** Opening SOURCE MATERIAL block **

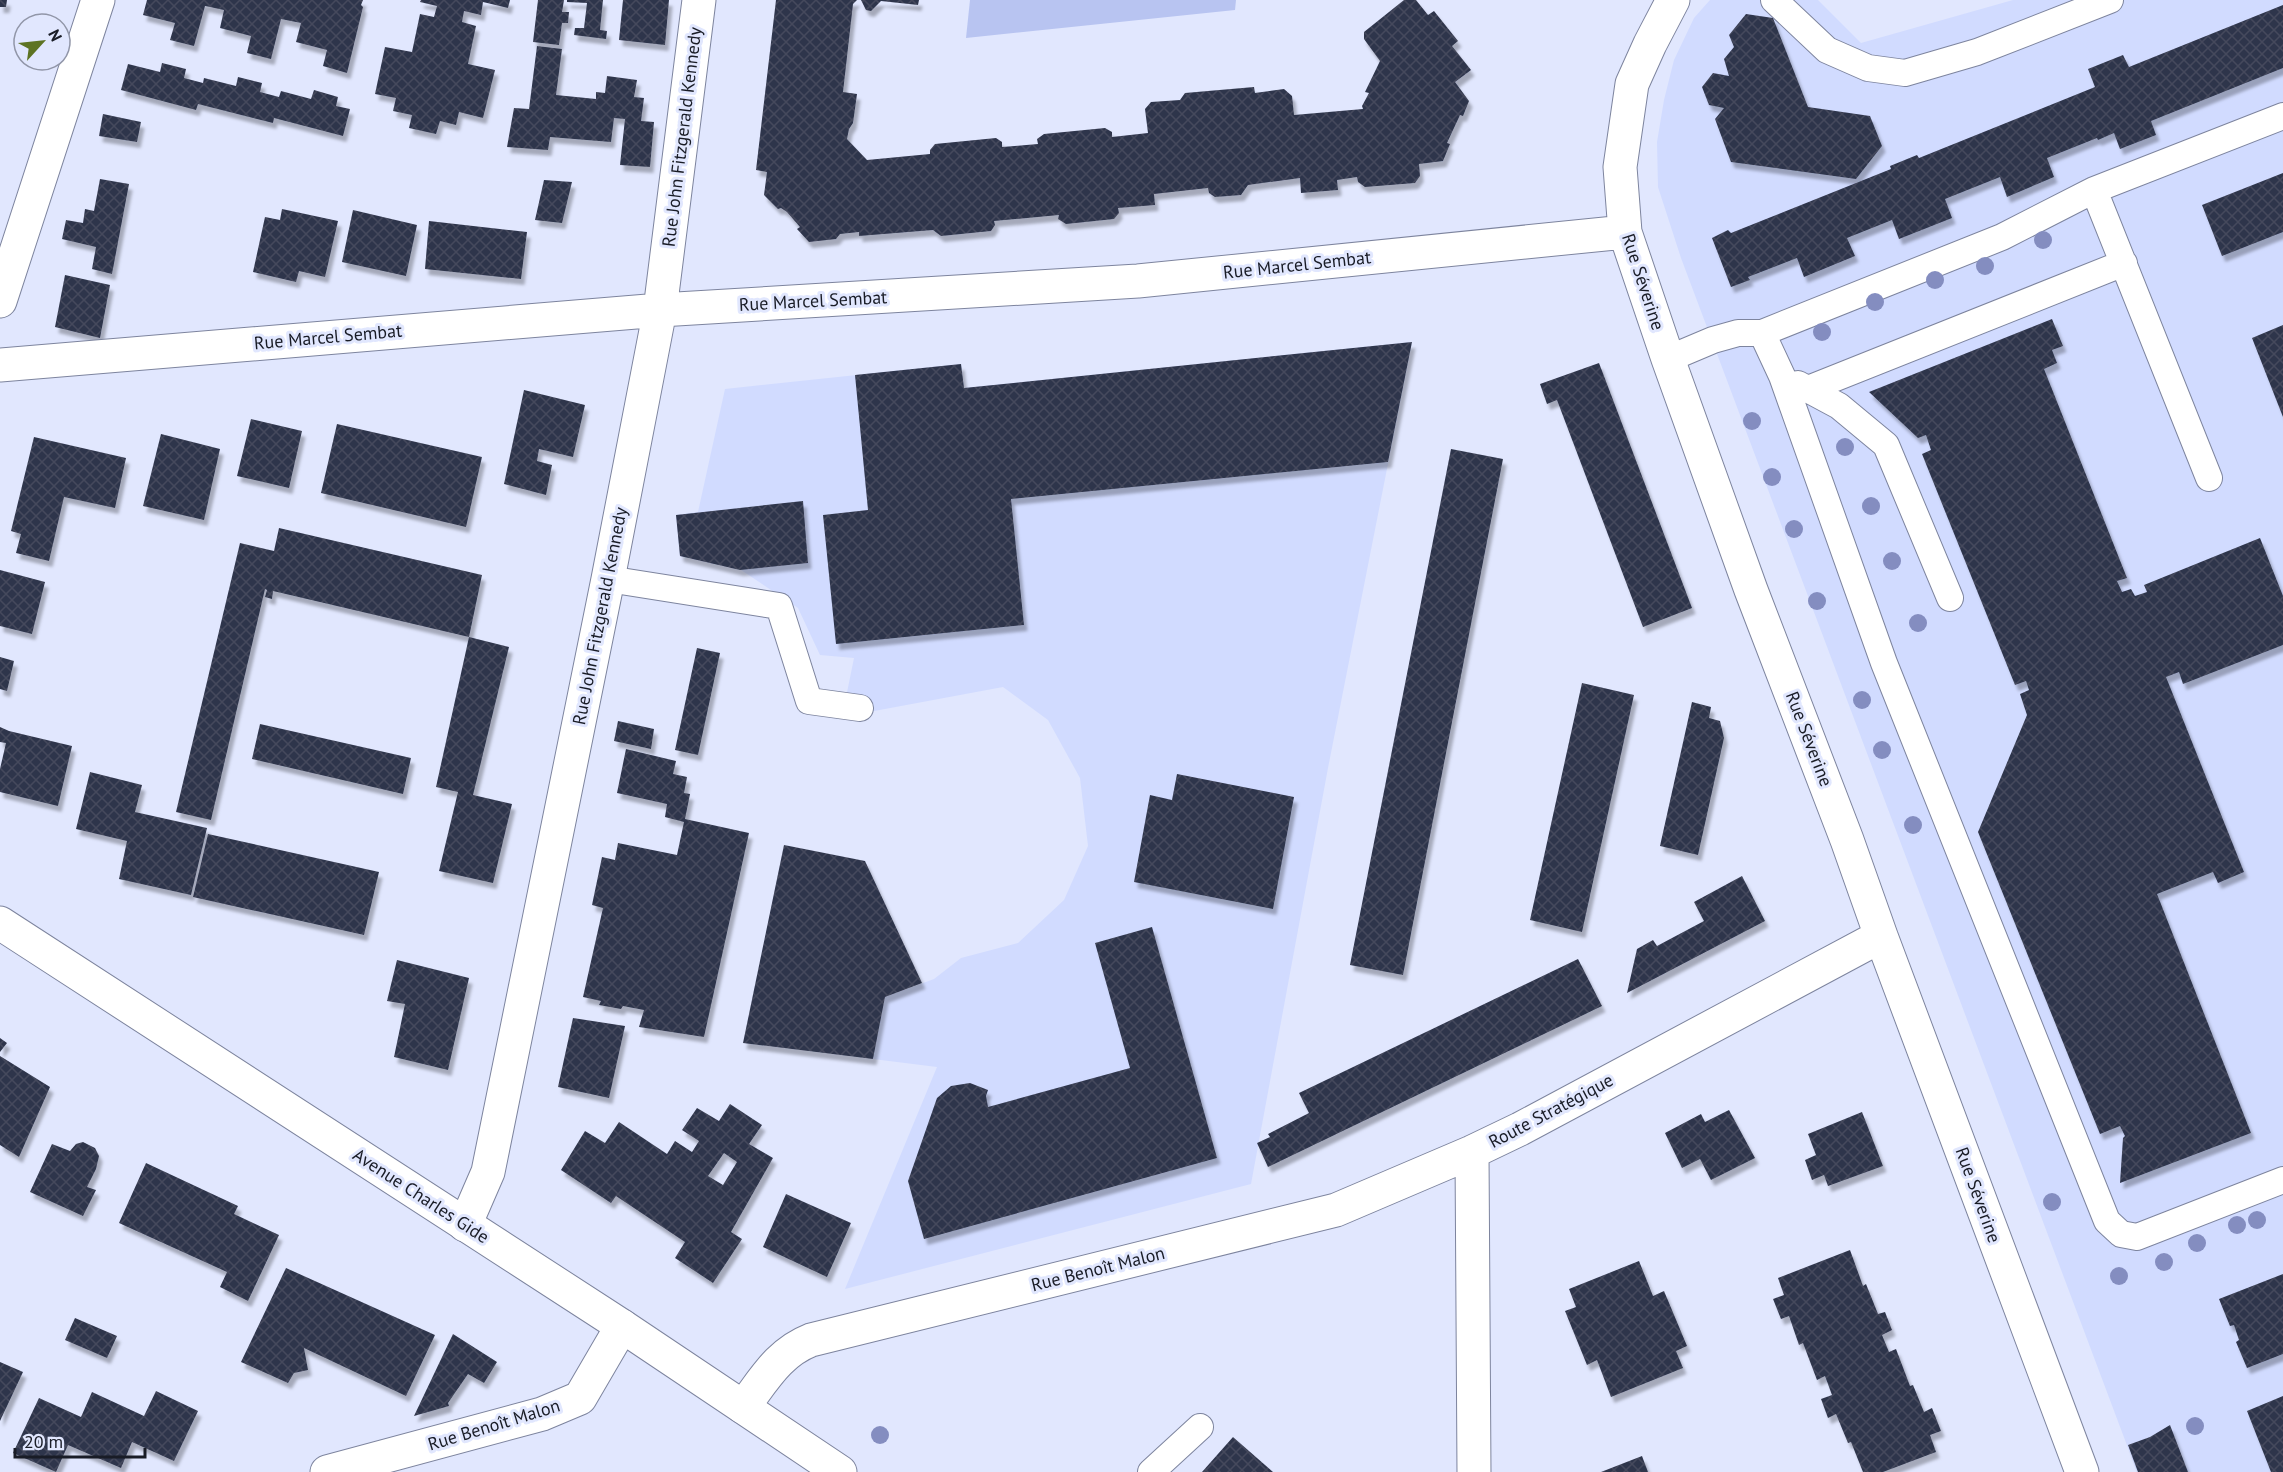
<svg xmlns="http://www.w3.org/2000/svg" width="2283" height="1472" font-family="'PT Sans',sans-serif">
<defs>
<pattern id="building-cross-hatch" width="8" height="8" patternUnits="userSpaceOnUse" patternTransform="scale(1.5)"><rect width="8" height="8" fill="#2f354b"/><path d="M0 0l8 8M0 8l8-8" fill="none" stroke="#44495c"/></pattern>
<filter id="shadow"><feDropShadow dx="3.5" dy="6" stdDeviation="1.5" flood-color="#0004"/></filter>
</defs>
<rect width="100%" height="100%" fill="#e1e7fe"/>
<!-- built -->
<path fill="#d1dbff" d="M 1710,0 L 1818,0 L 1861,43 L 2013,0 L 2283,0 L 2283,1472 L 2137,1472 L 1681,258 L 1658,187 L 1657,142 L 1664,100 L 1674,60 L 1694,18 Z
M 1412,342 L 1328,768 L 1251,1184 L 845,1289 L 937,1067 L 873,1059 L 885,997 L 934,979 L 961,958 L 1018,943 L 1064,900 L 1088,846 L 1080,778 L 1048,720 L 1003,687 L 842,717 L 854,658 L 820,655 L 798,608 L 741,570 L 680,556 L 676,515 L 698,512 L 725,389 L 961,364 L 964,388 Z"/>
<!-- green -->
<path fill="#b8c4f1" d="M 970,0 L 1236,0 L 1235,10 L 966,38 Z"/>
<!-- building -->
<path fill="url(#building-cross-hatch)" fill-rule="evenodd" filter="url(#shadow)" d="M 0,0 L 7,0 L 6,7 L 0,7 Z
M 147,0 L 363,0 L 361,5 L 363,7 L 347,73 L 323,66 L 327,50 L 296,42 L 301,23 L 281,19 L 271,59 L 247,53 L 251,36 L 220,28 L 224,10 L 210,7 L 205,6 L 194,46 L 170,40 L 175,23 L 143,15 Z
M 421,0 L 510,0 L 508,8 L 483,2 L 481,15 L 464,11 L 462,22 L 476,26 L 468,64 L 495,70 L 483,118 L 459,112 L 456,125 L 440,121 L 436,134 L 409,128 L 412,115 L 393,111 L 396,98 L 375,94 L 385,47 L 412,52 L 420,14 L 434,17 L 437,6 L 420,2 Z
M 538,0 L 564,0 L 562,12 L 569,12 L 568,23 L 562,23 L 559,45 L 533,42 Z
M 567,0 L 603,0 L 600,30 L 607,31 L 606,39 L 574,35 L 575,28 L 584,28 L 587,3 L 567,2 Z
M 623,0 L 669,0 L 665,45 L 619,40 Z
M 776,0 L 857,0 L 853,4 L 843,92 L 857,94 L 853,123 L 849,129 L 847,139 L 867,160 L 930,154 L 930,150 L 935,144 L 996,138 L 1002,142 L 1002,147 L 1038,144 L 1037,139 L 1044,134 L 1105,128 L 1112,132 L 1112,137 L 1148,133 L 1145,109 L 1151,102 L 1180,100 L 1185,93 L 1254,87 L 1255,93 L 1284,89 L 1292,96 L 1294,115 L 1363,109 L 1362,106 L 1369,93 L 1365,92 L 1380,61 L 1364,39 L 1364,32 L 1404,0 L 1416,0 L 1428,15 L 1434,11 L 1458,41 L 1452,46 L 1471,70 L 1455,82 L 1469,101 L 1463,116 L 1460,115 L 1447,143 L 1450,144 L 1443,161 L 1419,164 L 1420,176 L 1415,183 L 1365,187 L 1358,182 L 1357,177 L 1337,180 L 1338,190 L 1301,193 L 1300,178 L 1248,185 L 1241,195 L 1215,197 L 1209,193 L 1208,188 L 1154,194 L 1155,205 L 1118,208 L 1119,213 L 1114,219 L 1066,224 L 1058,219 L 1059,215 L 994,221 L 995,225 L 991,231 L 941,236 L 933,230 L 859,236 L 859,232 L 840,234 L 836,239 L 809,242 L 797,229 L 800,227 L 787,212 L 781,208 L 778,209 L 764,195 L 767,172 L 756,170 Z
M 861,0 L 919,0 L 918,5 L 881,1 L 871,11 L 866,10 Z
M 2283,5 L 2283,68 L 2151,121 L 2156,135 L 2120,149 L 2114,133 L 2098,140 L 2097,138 L 2047,158 L 2054,177 L 2007,197 L 2000,177 L 1945,199 L 1952,218 L 1899,239 L 1892,220 L 1847,238 L 1855,256 L 1804,277 L 1797,258 L 1748,277 L 1750,280 L 1731,287 L 1712,238 L 1728,230 L 1731,233 L 1891,169 L 1890,166 L 1917,155 L 1919,158 L 2095,87 L 2088,69 L 2123,55 L 2129,67 Z
M 1746,14 L 1773,18 L 1808,107 L 1870,116 L 1882,146 L 1856,179 L 1731,162 L 1715,119 L 1724,108 L 1709,105 L 1702,87 L 1713,73 L 1729,76 L 1724,59 L 1734,47 L 1729,35 Z
M 537,46 L 562,49 L 556,95 L 596,99 L 596,92 L 605,93 L 607,76 L 637,80 L 634,97 L 644,98 L 641,121 L 654,122 L 650,167 L 620,165 L 625,119 L 614,118 L 611,142 L 550,137 L 548,150 L 507,147 L 514,108 L 529,109 Z
M 162,63 L 186,69 L 184,78 L 203,83 L 204,78 L 236,86 L 238,77 L 262,83 L 260,92 L 279,97 L 281,91 L 311,99 L 314,90 L 338,97 L 336,106 L 350,109 L 343,136 L 274,118 L 273,123 L 198,104 L 196,110 L 121,90 L 128,64 L 160,72 Z
M 103,114 L 141,122 L 137,142 L 99,136 Z
M 2283,173 L 2283,232 L 2222,256 L 2202,205 Z
M 100,179 L 129,184 L 112,274 L 92,269 L 96,247 L 62,239 L 66,220 L 83,223 L 85,209 L 94,211 Z
M 544,180 L 572,182 L 562,223 L 535,220 Z
M 282,209 L 338,221 L 325,277 L 299,271 L 296,282 L 253,272 L 265,217 L 280,220 Z
M 353,210 L 417,225 L 406,276 L 342,262 Z
M 429,221 L 527,232 L 521,279 L 425,269 Z
M 65,275 L 110,285 L 100,338 L 55,327 Z
M 2052,319 L 2063,346 L 2052,350 L 2057,363 L 2044,369 L 2127,578 L 2117,581 L 2122,592 L 2131,589 L 2135,596 L 2147,592 L 2144,585 L 2260,538 L 2283,596 L 2283,645 L 2183,684 L 2179,672 L 2166,677 L 2244,872 L 2218,883 L 2213,872 L 2157,894 L 2251,1133 L 2120,1183 L 2123,1138 L 2125,1136 L 2120,1126 L 2100,1134 L 1978,832 L 2027,715 L 2020,694 L 2029,690 L 2026,681 L 2015,685 L 1922,454 L 1931,450 L 1926,435 L 1918,438 L 1869,392 Z
M 2283,325 L 2283,417 L 2252,338 Z
M 1412,342 L 1388,462 L 1011,499 L 1024,625 L 836,644 L 823,515 L 868,510 L 855,375 L 961,364 L 964,388 Z
M 1599,363 L 1692,608 L 1643,627 L 1557,400 L 1547,404 L 1540,384 Z
M 524,390 L 585,405 L 573,457 L 539,449 L 537,461 L 552,465 L 546,495 L 504,484 Z
M 251,419 L 302,431 L 289,488 L 237,476 Z
M 337,424 L 482,457 L 466,527 L 321,493 Z
M 161,434 L 220,449 L 204,520 L 143,506 Z
M 34,437 L 126,458 L 115,508 L 64,497 L 49,561 L 16,553 L 21,534 L 11,531 Z
M 1451,449 L 1503,459 L 1403,975 L 1350,965 Z
M 803,501 L 808,563 L 740,570 L 680,556 L 676,515 Z
M 279,528 L 482,575 L 469,637 L 273,591 L 272,599 L 265,597 L 267,590 L 265,589 L 211,820 L 176,812 L 240,543 L 274,551 Z
M 0,570 L 45,582 L 32,634 L 0,626 Z
M 469,637 L 509,647 L 473,795 L 512,804 L 493,883 L 439,871 L 458,792 L 436,787 Z
M 697,648 L 720,653 L 698,755 L 675,750 Z
M 0,657 L 14,661 L 7,691 L 0,689 Z
M 1582,683 L 1634,695 L 1582,932 L 1530,920 Z
M 1692,702 L 1711,707 L 1709,718 L 1720,721 L 1724,738 L 1698,855 L 1660,846 Z
M 618,721 L 654,729 L 651,749 L 614,741 Z
M 260,724 L 411,758 L 403,794 L 252,759 Z
M 0,727 L 9,731 L 72,746 L 58,806 L 0,792 L 0,769 L 6,743 L 0,742 Z
M 626,749 L 676,761 L 673,774 L 687,777 L 684,793 L 690,794 L 685,819 L 749,833 L 704,1037 L 639,1027 L 644,1010 L 623,1006 L 621,1009 L 599,1005 L 601,1001 L 583,997 L 603,908 L 592,905 L 602,857 L 615,860 L 618,843 L 677,855 L 684,822 L 665,817 L 667,804 L 617,793 Z
M 90,772 L 142,785 L 135,812 L 207,828 L 191,895 L 119,879 L 127,841 L 76,829 Z
M 1177,774 L 1294,797 L 1273,909 L 1134,882 L 1150,795 L 1172,800 Z
M 208,834 L 379,872 L 364,935 L 193,897 Z
M 784,845 L 865,861 L 922,983 L 885,997 L 873,1059 L 743,1043 Z
M 1742,876 L 1765,921 L 1627,993 L 1637,949 L 1653,940 L 1657,946 L 1704,921 L 1694,902 Z
M 1152,927 L 1217,1158 L 924,1239 L 908,1181 L 937,1098 L 951,1086 L 970,1083 L 988,1090 L 986,1096 L 988,1107 L 1130,1068 L 1095,943 Z
M 1578,959 L 1602,1006 L 1268,1167 L 1257,1143 L 1270,1137 L 1268,1134 L 1309,1113 L 1299,1093 Z
M 397,960 L 469,978 L 448,1070 L 394,1057 L 405,1004 L 387,1001 Z
M 573,1018 L 625,1026 L 609,1098 L 558,1087 Z
M 0,1038 L 7,1043 L 0,1052 Z
M 0,1056 L 50,1087 L 19,1157 L 0,1145 Z
M 730,1104 L 762,1125 L 749,1144 L 773,1158 L 731,1232 L 742,1239 L 713,1283 L 675,1258 L 685,1242 L 616,1196 L 611,1203 L 561,1170 L 585,1131 L 605,1143 L 619,1122 L 667,1154 L 675,1141 L 692,1152 L 699,1141 L 682,1130 L 697,1108 L 719,1121 ZM 724,1153 L 737,1162 L 723,1185 L 708,1176 Z
M 1729,1110 L 1755,1158 L 1711,1180 L 1700,1159 L 1682,1168 L 1665,1133 L 1701,1114 L 1705,1122 Z
M 1862,1112 L 1883,1166 L 1828,1186 L 1824,1175 L 1812,1180 L 1805,1160 L 1816,1155 L 1808,1134 Z
M 83,1142 L 95,1148 L 99,1156 L 96,1169 L 87,1187 L 96,1190 L 83,1216 L 30,1192 L 52,1144 L 70,1151 L 76,1144 Z
M 146,1163 L 238,1206 L 234,1214 L 279,1235 L 248,1301 L 220,1287 L 227,1272 L 119,1223 Z
M 786,1194 L 851,1223 L 827,1277 L 763,1247 Z
M 1850,1250 L 1863,1286 L 1866,1284 L 1878,1314 L 1885,1312 L 1892,1330 L 1882,1335 L 1889,1352 L 1896,1349 L 1910,1386 L 1913,1385 L 1924,1412 L 1932,1408 L 1941,1431 L 1930,1435 L 1936,1452 L 1883,1472 L 1863,1472 L 1851,1442 L 1848,1443 L 1836,1414 L 1828,1418 L 1821,1399 L 1832,1395 L 1825,1376 L 1817,1380 L 1803,1343 L 1799,1345 L 1789,1316 L 1781,1319 L 1773,1299 L 1784,1295 L 1778,1278 Z
M 1639,1261 L 1653,1296 L 1664,1291 L 1687,1346 L 1676,1351 L 1683,1368 L 1611,1397 L 1597,1360 L 1587,1365 L 1565,1311 L 1576,1307 L 1569,1289 Z
M 286,1268 L 435,1335 L 406,1396 L 304,1348 L 308,1370 L 294,1373 L 288,1383 L 241,1362 Z
M 2283,1274 L 2283,1354 L 2247,1368 L 2236,1342 L 2239,1340 L 2234,1325 L 2230,1326 L 2219,1299 Z
M 75,1318 L 117,1336 L 107,1358 L 65,1340 Z
M 453,1334 L 497,1362 L 484,1383 L 468,1374 L 448,1403 L 449,1406 L 414,1416 Z
M 0,1362 L 23,1372 L 0,1421 Z
M 156,1391 L 198,1411 L 174,1461 L 132,1442 L 121,1468 L 68,1445 L 56,1472 L 13,1453 L 39,1398 L 81,1417 L 92,1392 L 144,1416 Z
M 2283,1396 L 2283,1472 L 2271,1472 L 2247,1411 Z
M 2170,1425 L 2188,1472 L 2138,1472 L 2128,1445 L 2150,1437 Z
M 1233,1437 L 1273,1472 L 1202,1472 Z
M 1642,1456 L 1648,1472 L 1601,1472 Z"/>
<g fill="none" stroke-linecap="round" stroke-linejoin="round">
<defs>
<path id="lane" d="M 1774,0 L 1827,50 L 1868,68 L 1905,73 L 1977,52 L 2110,0
M 2094,190 L 2209,478
M 1762,333 L 2002,237 L 2094,190 L 2283,116
M 1668,359 L 1713,340 L 1738,333 L 1762,333 L 1782,376 L 1884,663 L 2107,1221 L 2121,1234 L 2137,1237 L 2283,1180
M 1798,384 L 1839,406 L 1886,445 L 1950,598
M 1808,389 L 2124,263
M 608,579 L 779,606 L 809,701 L 860,708
M 1151,1472 L 1200,1427"/>
<path id="street" d="M 1673,0 L 1650,44 L 1632,84 L 1620,167 L 1625,232 L 1668,359 L 1751,590 L 1847,840 L 1881,936 L 2082,1472
M 0,301 L 98,0
M 0,365 L 660,310 L 1138,281 L 1625,232
M 1472,1152 L 1474,1472
M 465,1225 L 488,1172 L 608,579 L 660,310 L 699,0
M 743,1407 C 764,1380 778,1353 811,1340 L 1336,1210 L 1472,1152 L 1520,1129 L 1881,936
M 327,1472 L 542,1414 L 580,1398 L 622,1326"/>
<path id="secondary" d="M 0,923 L 622,1326 L 840,1472"/>
</defs>
<!-- lane casing -->
<use href="#lane" stroke="#7d849e" stroke-width="28"/>
<!-- street casing -->
<use href="#street" stroke="#7d849e" stroke-width="35"/>
<!-- secondary casing -->
<use href="#secondary" stroke="#7d849e" stroke-width="35"/>
<!-- lane -->
<use href="#lane" stroke="#fff" stroke-width="26"/>
<!-- street -->
<use href="#street" stroke="#fff" stroke-width="33"/>
<!-- secondary -->
<use href="#secondary" stroke="#fff" stroke-width="33"/>
</g>
<!-- trees -->
<g fill="#848dc0">
<circle cx="2043" cy="240" r="9"/>
<circle cx="1985" cy="266" r="9"/>
<circle cx="1935" cy="280" r="9"/>
<circle cx="1875" cy="302" r="9"/>
<circle cx="1822" cy="332" r="9"/>
<circle cx="1752" cy="421" r="9"/>
<circle cx="1845" cy="447" r="9"/>
<circle cx="1772" cy="477" r="9"/>
<circle cx="1871" cy="506" r="9"/>
<circle cx="1794" cy="529" r="9"/>
<circle cx="1892" cy="561" r="9"/>
<circle cx="1817" cy="601" r="9"/>
<circle cx="1918" cy="623" r="9"/>
<circle cx="1862" cy="700" r="9"/>
<circle cx="1882" cy="750" r="9"/>
<circle cx="1913" cy="825" r="9"/>
<circle cx="2052" cy="1202" r="9"/>
<circle cx="2257" cy="1220" r="9"/>
<circle cx="2237" cy="1225" r="9"/>
<circle cx="2197" cy="1243" r="9"/>
<circle cx="2164" cy="1262" r="9"/>
<circle cx="2119" cy="1276" r="9"/>
<circle cx="2195" cy="1426" r="9"/>
<circle cx="880" cy="1435" r="9"/>
</g>
<g text-anchor="middle" stroke-width="6" stroke-linejoin="round" paint-order="stroke">
<!-- street labels -->
<g font-size="18" fill="#191c26" stroke="#e1e7fe">
<text transform="translate(682 137) rotate(-83)" y="6">Rue John Fitzgerald Kennedy</text>
<text transform="translate(1297 265) rotate(-6)" y="6">Rue Marcel Sembat</text>
<text transform="translate(1643 282) rotate(72)" y="6">Rue Séverine</text>
<text transform="translate(813 301) rotate(-3)" y="6">Rue Marcel Sembat</text>
<text transform="translate(328 337) rotate(-5)" y="6">Rue Marcel Sembat</text>
<text transform="translate(600 616) rotate(-79)" y="6">Rue John Fitzgerald Kennedy</text>
<text transform="translate(1809 739) rotate(69)" y="6">Rue Séverine</text>
<text transform="translate(1551 1111) rotate(-28)" y="6">Route Stratégique</text>
<text transform="translate(1978 1195) rotate(70)" y="6">Rue Séverine</text>
<text transform="translate(421 1196) rotate(33)" y="6">Avenue Charles Gide</text>
<text transform="translate(1098 1269) rotate(-14)" y="6">Rue Benoît Malon</text>
<text transform="translate(494 1425) rotate(-17)" y="6">Rue Benoît Malon</text>
</g>
</g>
<!-- north arrow -->
<g transform="translate(42 42) rotate(63)"><circle r="28" fill="#e1e7fe" stroke="#9196a8" stroke-width="1.5"/>
<path d="M0-4.5L10 22L0 15L-10 22Z" fill="#5d7323"/>
<text y="-9" font-size="16" font-weight="bold" text-anchor="middle" fill="#191c26">N</text>
</g>
<!-- scale -->
<path d="M15 1448v9h130v-9" fill="none" stroke="#191c26" stroke-width="3"/>
<text x="24" y="1448" font-size="18" fill="#191c26" stroke="#e1e7fe" stroke-width="4.5" paint-order="stroke">20 m</text>
</svg>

** Closing SOURCE MATERIAL block **

* TASK PROMPT *
Return only the lines between the one holding "M 0,1056 L 50,1087 L 19,1157 L 0,1145 Z" and the one holding "M 1862,1112 L", inclusive, exactly as they appear above.

* WRITTEN RESPONSE *
M 0,1056 L 50,1087 L 19,1157 L 0,1145 Z
M 730,1104 L 762,1125 L 749,1144 L 773,1158 L 731,1232 L 742,1239 L 713,1283 L 675,1258 L 685,1242 L 616,1196 L 611,1203 L 561,1170 L 585,1131 L 605,1143 L 619,1122 L 667,1154 L 675,1141 L 692,1152 L 699,1141 L 682,1130 L 697,1108 L 719,1121 ZM 724,1153 L 737,1162 L 723,1185 L 708,1176 Z
M 1729,1110 L 1755,1158 L 1711,1180 L 1700,1159 L 1682,1168 L 1665,1133 L 1701,1114 L 1705,1122 Z
M 1862,1112 L 1883,1166 L 1828,1186 L 1824,1175 L 1812,1180 L 1805,1160 L 1816,1155 L 1808,1134 Z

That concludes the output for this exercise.